EXTRAIT CHOISI:
═══

Ah, Dieudonné. Si vous êtes fan d’humour, difficile de ne pas connaître ce nom. Une carrière aussi brillante que controversée, un talent comique indéniable, mais aussi une trajectoire pleine de rebondissements dignes d’un mauvais scénario de série télé. D’un duo hilarant avec Élie Semoun à des salles de spectacles bannissant son entrée, il incarne l’exemple parfait de l’artiste qui a glissé sur la peau de banane de l’humour… en tombant dans une piscine de polémiques. Reprenons depuis le début, là où tout a commencé : un jour, Dieudonné était juste un type marrant.

═══

EXTRAIT DE DONNÉES:

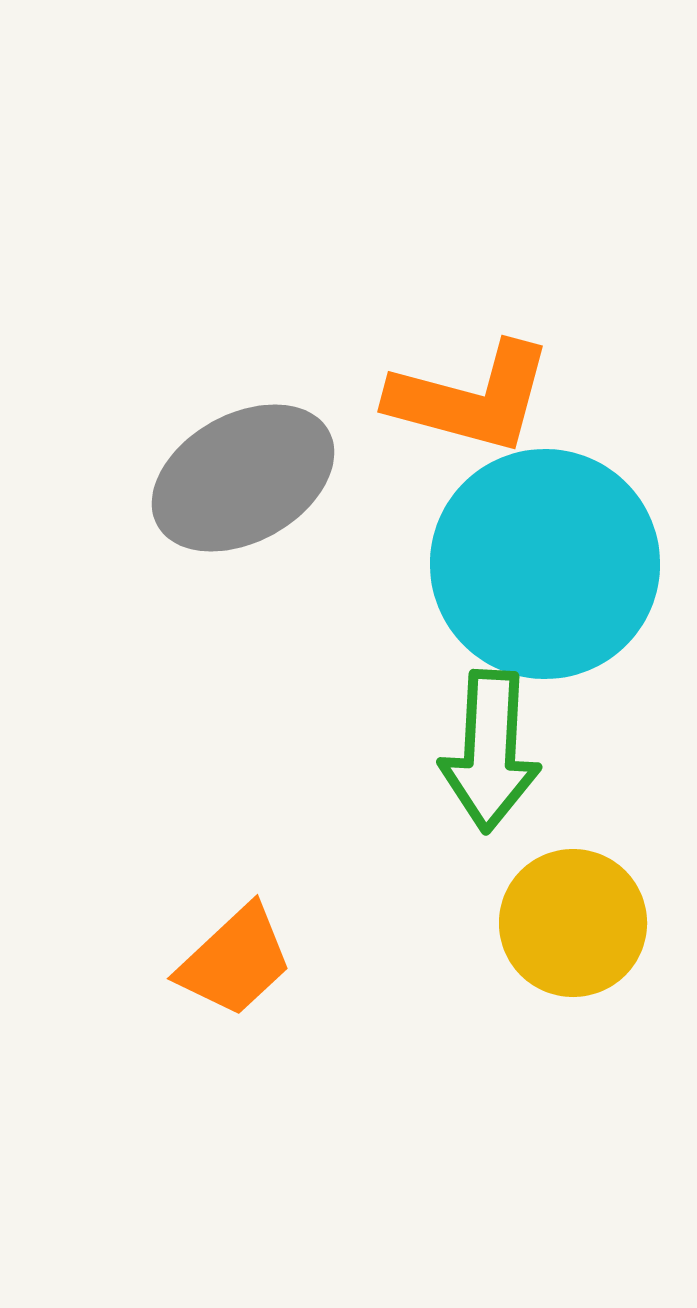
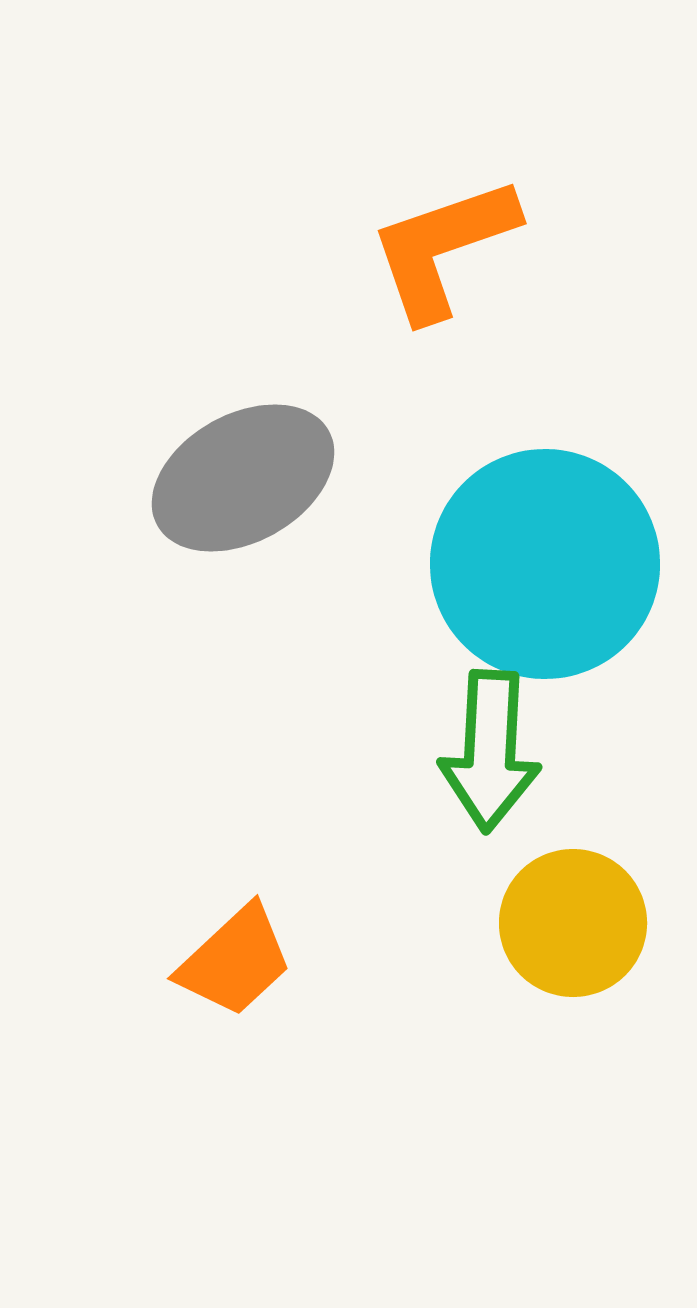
orange L-shape: moved 28 px left, 150 px up; rotated 146 degrees clockwise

═══

Recopiez mot pour mot l'intégralité de l'extrait consacré à Dieudonné. Les données n'interviennent en rien ici.

Ah, Dieudonné. Si vous êtes fan d’humour, difficile de ne pas connaître ce nom. Une carrière aussi brillante que controversée, un talent comique indéniable, mais aussi une trajectoire pleine de rebondissements dignes d’un mauvais scénario de série télé. D’un duo hilarant avec Élie Semoun à des salles de spectacles bannissant son entrée, il incarne l’exemple parfait de l’artiste qui a glissé sur la peau de banane de l’humour… en tombant dans une piscine de polémiques. Reprenons depuis le début, là où tout a commencé : un jour, Dieudonné était juste un type marrant.